Breakthrough over Continuous Diffusion: An average rank of 1.3 is significantly superior to Prev. SOTA (Zero-1-to-3 XL at 3.0).
Balancing Efficiency and Quality: Masked diffusion supports parallel prediction, with 20 iterations being sufficient to reach SOTA quality.

Limitations & Future Work¶

Fixed-elevation training data may limit generalization to extreme viewing angles.
Resolution bottleneck—currently validated only at 256×256.
Limited richness in T2MV text conditions—currently derived only from Cap3D.
Future work: Multi-resolution tokenization, enhanced data diversity, more refined confidence evaluation, and integration with 3D priors.

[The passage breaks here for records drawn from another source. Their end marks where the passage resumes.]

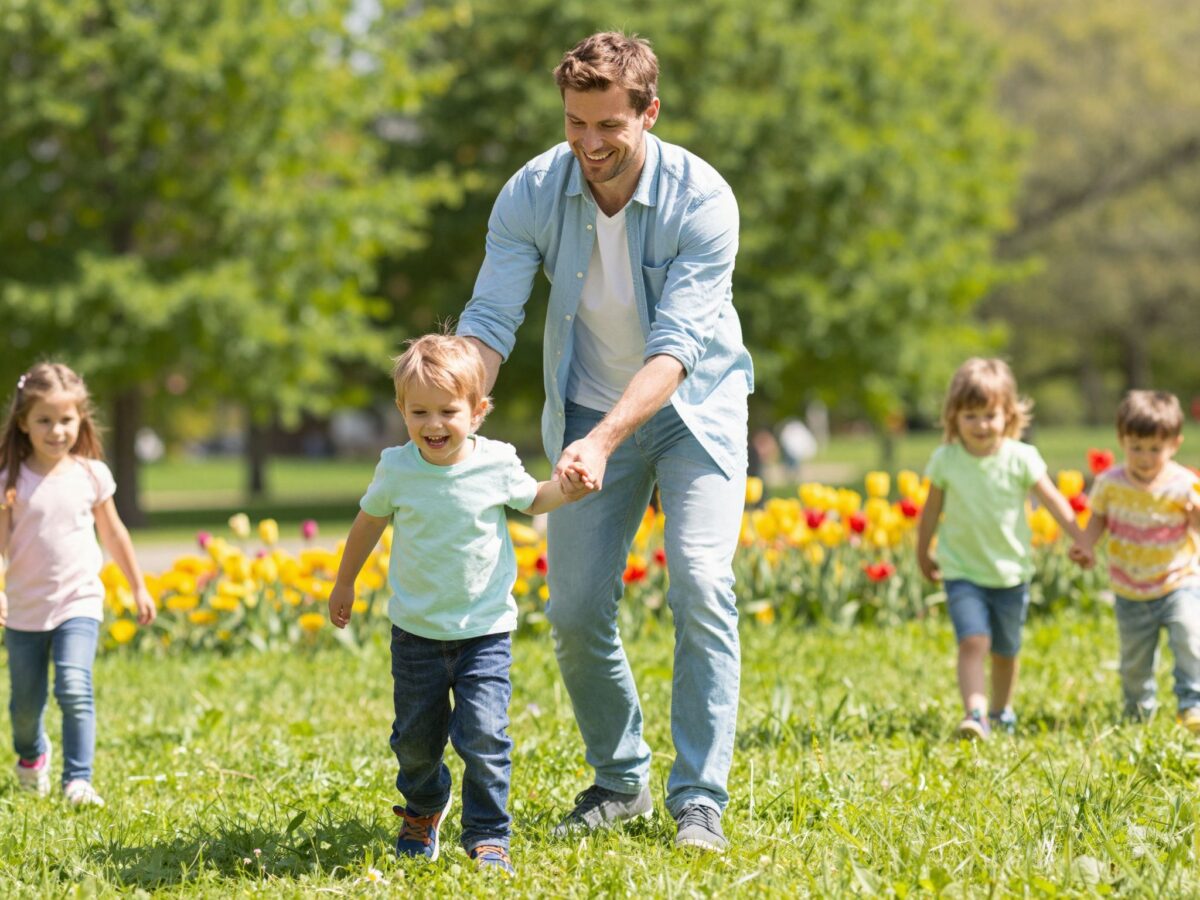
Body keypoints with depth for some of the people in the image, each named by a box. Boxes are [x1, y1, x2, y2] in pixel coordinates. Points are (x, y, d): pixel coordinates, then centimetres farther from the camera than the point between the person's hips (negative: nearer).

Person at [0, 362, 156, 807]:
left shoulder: (91, 474, -3)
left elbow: (113, 534, 10)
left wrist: (139, 587, 15)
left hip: (79, 601, -1)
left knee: (75, 688, -21)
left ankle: (78, 779, -15)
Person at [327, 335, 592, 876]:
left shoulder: (496, 464, -11)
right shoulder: (397, 469, -8)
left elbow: (532, 501, 11)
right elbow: (370, 521, 11)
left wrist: (565, 490, -11)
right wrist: (344, 584, 20)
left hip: (485, 630, -2)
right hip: (416, 629, 2)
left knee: (483, 735, -13)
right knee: (415, 738, 13)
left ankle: (488, 837, 2)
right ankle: (422, 808, 43)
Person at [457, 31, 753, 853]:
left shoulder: (701, 198, -26)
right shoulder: (533, 193, -17)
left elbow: (675, 345, -31)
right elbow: (491, 320, -20)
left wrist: (603, 441, -43)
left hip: (693, 404, -3)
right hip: (591, 410, 3)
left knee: (701, 584, -18)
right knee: (577, 608, -1)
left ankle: (700, 802, -14)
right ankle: (621, 782, 20)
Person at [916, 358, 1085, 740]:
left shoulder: (1021, 458, -10)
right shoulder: (945, 461, -8)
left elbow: (1054, 502, -4)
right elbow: (932, 511, 5)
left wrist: (1080, 541, -7)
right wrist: (923, 554, 15)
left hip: (1011, 572, 1)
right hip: (962, 572, -1)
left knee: (1005, 651, 14)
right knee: (972, 641, -20)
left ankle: (1001, 711, 36)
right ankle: (974, 714, -26)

vs Zero-1-to-3 / Zero-1-to-3 XL: 2D continuous diffusion with camera parameter encoding generates views independently; ViewMask uses discrete token serialization to naturally encode multi-view relationships.
vs TRELLIS / 3D-aware methods: Explicit 3D representations are computationally complex; ViewMask achieves superior geometric consistency via simple masking and attention without explicit 3D modeling.
vs Discrete Diffusion Baselines (LLaDA-V): First systematic application of this paradigm to multi-view generation.

Rating¶

Novelty: ⭐⭐⭐⭐⭐ First systematic exploration of discrete diffusion for multi-view generation.
Experimental Thoroughness: ⭐⭐⭐⭐⭐ Dual datasets, multi-dimensional metrics, complete ablation, and scalability verification.
Writing Quality: ⭐⭐⭐⭐⭐ Clear logic with a well-structured three-stage training strategy.
Value: ⭐⭐⭐⭐⭐ Resets the SOTA for multi-view generation and provides a new perspective for visual generation tasks via discrete modeling.